Cette semaine Arrêt sur Images sur le net parle de lui même, de sa création, et c'est passionnant...

Voilà ce que j'ai écrit sur ce sujet :

On n'est jamais aussi intéressant que lorsqu'on parle de soi-même...

Peut être parce que c'est un sujet qu'on connaît bien...

Trop souvent nous parlons de ce que nous connaissons mal, ou pas du tout, c'est moins intéressant, forcément !

Et puis il y a l'émotion, par exemple "Loubiana", c'est très joli, réellement émouvant.

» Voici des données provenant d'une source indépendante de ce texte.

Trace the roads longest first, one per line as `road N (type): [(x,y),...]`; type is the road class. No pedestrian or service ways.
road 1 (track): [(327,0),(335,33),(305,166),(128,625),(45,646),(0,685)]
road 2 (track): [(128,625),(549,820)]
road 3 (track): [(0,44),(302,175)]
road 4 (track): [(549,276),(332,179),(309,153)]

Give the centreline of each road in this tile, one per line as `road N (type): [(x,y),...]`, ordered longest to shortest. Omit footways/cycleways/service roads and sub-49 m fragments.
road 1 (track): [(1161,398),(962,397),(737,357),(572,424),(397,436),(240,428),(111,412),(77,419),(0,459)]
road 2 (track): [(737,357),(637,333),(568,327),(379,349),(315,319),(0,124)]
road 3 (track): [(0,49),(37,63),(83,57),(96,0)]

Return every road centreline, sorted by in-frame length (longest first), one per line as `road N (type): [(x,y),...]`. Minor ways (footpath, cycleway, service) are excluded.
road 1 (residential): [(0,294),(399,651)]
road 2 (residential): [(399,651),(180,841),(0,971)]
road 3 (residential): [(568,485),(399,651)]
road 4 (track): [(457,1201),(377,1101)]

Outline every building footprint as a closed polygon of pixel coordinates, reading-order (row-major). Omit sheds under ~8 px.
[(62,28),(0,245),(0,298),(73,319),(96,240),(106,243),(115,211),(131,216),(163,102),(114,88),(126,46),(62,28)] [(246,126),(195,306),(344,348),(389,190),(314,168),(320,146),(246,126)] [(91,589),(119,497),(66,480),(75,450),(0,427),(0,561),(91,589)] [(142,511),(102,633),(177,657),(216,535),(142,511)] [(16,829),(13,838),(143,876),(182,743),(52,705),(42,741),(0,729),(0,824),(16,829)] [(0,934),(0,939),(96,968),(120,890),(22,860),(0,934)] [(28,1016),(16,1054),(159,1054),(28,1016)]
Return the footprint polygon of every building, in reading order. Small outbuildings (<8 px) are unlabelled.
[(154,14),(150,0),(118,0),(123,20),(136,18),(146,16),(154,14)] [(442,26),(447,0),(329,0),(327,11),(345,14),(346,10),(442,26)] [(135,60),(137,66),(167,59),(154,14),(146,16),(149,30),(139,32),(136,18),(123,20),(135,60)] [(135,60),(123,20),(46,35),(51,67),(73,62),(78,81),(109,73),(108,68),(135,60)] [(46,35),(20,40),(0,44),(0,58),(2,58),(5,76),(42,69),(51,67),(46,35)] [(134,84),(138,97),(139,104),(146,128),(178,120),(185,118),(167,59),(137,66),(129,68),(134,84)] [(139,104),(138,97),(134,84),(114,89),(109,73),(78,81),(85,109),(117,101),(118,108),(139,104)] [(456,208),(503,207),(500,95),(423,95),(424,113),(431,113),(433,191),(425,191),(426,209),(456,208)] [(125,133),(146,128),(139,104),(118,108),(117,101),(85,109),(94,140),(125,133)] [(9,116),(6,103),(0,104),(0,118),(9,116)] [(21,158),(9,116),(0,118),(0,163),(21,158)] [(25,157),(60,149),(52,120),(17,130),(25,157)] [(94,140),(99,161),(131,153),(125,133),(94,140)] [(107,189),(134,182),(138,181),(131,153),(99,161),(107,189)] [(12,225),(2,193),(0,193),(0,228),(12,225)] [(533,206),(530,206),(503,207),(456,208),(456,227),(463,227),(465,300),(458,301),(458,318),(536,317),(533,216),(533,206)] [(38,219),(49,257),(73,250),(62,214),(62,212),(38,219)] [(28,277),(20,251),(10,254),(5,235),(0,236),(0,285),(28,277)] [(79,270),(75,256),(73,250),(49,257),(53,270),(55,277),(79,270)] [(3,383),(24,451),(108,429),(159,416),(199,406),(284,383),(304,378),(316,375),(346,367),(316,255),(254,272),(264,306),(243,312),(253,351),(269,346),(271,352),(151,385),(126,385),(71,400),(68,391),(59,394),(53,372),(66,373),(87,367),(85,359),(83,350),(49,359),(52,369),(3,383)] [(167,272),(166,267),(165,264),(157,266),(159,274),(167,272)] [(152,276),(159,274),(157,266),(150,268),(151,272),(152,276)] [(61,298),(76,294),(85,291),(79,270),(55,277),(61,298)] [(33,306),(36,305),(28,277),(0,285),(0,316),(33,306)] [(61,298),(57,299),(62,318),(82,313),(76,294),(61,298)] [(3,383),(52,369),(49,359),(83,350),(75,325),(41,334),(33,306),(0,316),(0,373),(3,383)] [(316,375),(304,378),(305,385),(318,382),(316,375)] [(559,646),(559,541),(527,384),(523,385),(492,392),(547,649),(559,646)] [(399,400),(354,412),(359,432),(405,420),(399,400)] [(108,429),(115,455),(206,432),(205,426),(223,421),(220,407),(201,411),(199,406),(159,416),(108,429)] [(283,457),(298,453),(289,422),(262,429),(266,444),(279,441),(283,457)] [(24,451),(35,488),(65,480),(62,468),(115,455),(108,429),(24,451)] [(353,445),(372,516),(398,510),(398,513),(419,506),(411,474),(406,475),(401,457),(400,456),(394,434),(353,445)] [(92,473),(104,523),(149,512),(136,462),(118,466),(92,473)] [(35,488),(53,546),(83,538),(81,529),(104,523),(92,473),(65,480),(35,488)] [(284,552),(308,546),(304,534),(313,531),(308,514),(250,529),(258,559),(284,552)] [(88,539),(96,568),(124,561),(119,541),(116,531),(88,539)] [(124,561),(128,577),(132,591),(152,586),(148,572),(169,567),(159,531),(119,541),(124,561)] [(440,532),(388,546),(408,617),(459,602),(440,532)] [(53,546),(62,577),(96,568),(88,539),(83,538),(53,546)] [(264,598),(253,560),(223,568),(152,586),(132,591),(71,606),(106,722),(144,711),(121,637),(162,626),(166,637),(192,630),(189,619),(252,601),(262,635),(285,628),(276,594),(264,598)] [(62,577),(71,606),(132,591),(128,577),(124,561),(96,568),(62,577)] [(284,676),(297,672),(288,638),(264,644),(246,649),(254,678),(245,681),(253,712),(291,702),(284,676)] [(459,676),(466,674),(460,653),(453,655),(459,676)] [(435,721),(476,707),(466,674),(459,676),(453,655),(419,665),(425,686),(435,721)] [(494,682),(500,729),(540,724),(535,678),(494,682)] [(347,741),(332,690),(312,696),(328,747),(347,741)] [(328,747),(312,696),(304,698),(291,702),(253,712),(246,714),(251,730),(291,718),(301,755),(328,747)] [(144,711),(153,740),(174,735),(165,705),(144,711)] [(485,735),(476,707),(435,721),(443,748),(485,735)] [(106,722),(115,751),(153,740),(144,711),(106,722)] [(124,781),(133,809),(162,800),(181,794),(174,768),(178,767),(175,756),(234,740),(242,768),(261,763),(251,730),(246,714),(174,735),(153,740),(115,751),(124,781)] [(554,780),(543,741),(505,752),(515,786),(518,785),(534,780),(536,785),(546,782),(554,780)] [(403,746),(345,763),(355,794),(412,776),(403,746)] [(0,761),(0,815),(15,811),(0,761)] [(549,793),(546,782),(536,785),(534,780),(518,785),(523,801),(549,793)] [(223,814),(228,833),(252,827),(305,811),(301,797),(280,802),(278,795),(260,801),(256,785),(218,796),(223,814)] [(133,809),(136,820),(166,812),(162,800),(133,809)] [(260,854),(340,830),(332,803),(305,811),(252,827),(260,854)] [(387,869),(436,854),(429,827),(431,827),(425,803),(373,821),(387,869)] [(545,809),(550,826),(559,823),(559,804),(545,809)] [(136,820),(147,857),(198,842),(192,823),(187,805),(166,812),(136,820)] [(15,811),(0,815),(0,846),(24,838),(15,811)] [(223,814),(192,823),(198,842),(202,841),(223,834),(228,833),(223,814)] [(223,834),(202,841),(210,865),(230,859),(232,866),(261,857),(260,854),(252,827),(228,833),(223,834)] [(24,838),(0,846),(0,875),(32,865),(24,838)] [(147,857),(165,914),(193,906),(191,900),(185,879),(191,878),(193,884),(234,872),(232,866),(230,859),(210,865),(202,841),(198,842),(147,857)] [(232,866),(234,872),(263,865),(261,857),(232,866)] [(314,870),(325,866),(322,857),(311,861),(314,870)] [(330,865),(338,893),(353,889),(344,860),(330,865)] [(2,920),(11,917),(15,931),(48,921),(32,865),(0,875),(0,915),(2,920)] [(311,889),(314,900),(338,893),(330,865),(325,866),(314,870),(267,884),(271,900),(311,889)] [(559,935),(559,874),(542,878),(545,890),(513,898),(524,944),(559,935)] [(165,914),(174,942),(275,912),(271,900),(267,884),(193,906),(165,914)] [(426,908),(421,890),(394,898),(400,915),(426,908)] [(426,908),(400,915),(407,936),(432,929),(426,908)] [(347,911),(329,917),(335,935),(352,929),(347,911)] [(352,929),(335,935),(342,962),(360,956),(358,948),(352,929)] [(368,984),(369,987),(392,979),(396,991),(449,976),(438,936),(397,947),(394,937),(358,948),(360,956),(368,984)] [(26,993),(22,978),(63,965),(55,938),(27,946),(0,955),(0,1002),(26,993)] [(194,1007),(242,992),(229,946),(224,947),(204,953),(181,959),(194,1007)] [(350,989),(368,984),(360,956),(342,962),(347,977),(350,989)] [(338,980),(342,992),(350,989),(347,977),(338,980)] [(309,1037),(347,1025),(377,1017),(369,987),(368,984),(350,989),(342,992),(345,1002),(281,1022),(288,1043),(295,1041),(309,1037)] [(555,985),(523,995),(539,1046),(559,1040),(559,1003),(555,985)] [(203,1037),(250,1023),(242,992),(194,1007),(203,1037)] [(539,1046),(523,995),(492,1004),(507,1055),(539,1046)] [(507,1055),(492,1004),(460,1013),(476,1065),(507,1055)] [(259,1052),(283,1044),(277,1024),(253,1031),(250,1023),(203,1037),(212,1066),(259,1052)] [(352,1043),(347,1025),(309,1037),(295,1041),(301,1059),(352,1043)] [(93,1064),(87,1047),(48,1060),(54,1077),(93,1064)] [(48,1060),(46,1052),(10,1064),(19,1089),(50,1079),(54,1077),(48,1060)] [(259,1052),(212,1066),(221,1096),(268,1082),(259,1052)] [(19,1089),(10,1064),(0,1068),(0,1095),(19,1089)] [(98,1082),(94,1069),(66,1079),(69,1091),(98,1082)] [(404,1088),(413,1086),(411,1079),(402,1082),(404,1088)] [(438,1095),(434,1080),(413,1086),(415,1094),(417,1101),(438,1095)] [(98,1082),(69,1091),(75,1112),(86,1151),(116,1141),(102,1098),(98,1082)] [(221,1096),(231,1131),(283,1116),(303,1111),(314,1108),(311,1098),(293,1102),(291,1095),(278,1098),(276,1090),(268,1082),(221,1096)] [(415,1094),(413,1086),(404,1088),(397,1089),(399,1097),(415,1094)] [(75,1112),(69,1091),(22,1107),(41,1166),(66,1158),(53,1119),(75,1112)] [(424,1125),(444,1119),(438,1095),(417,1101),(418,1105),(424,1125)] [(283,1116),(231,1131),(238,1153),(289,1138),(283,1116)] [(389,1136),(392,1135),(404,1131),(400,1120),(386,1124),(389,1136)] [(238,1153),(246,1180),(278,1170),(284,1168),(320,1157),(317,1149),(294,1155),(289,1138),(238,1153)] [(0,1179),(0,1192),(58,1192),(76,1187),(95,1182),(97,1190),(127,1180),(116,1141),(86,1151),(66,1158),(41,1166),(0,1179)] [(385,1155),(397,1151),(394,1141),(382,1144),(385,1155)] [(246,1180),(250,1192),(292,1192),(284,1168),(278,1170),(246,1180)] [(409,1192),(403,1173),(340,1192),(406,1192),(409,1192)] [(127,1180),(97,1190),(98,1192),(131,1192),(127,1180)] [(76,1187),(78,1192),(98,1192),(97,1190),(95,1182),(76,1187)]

Tous les participants du plateau sont magiques : Anthony Morel, décidant de mettre une pétition en ligne pour défendre Arrêt sur Images, Julie Guilbault, pasionnante et qui m'a fait penser trés fort à Chloé Delaume (voix et visage) et puis le magnifique Alain Korkos, parlant des anamorphoses, titre d'un roman que j'écrivais il y a huit ans et que j'ai finalement nommé "La Conquête de Florence" et pas publié par flemme d'organiser la chasse à l'éditeur ! Le hasard (mais nul coup de dès n'abolira le hasard) fait que j'ai imprimé et fait relier un exemplaire pour une amie, et que je suis en train de le relire depuis hier... J'explique le changement de titre ainsi, au début du livre :


A propos d'anamorphose :

La conquête de Florence est le journal d’événements rêvés ou vécus par un homme qui joue à cache-cache avec les mots et qui prétend décrire une réalité bien invraisemblable. C’est un journal du front, écrit par un correspondant de guerre, un descendant d’Apollinaire et d’Hemingway tapi au fond des tranchées du troisième conflit mondial. Un moment, il avait songé lui donner pour titre Anamorphose, ce qui dénote un goût excessif des mots rares et précieux, pour ne pas dire pédants. Par bonheur il y a renoncé. Reste le long glissement du sens, ou des sens. Une déformation du monde sensible, sensuel, du narrateur qui, peu à peu, se présente sous un angle indéchiffrable, répétitif, obsessionnel, énigmatique et improbable.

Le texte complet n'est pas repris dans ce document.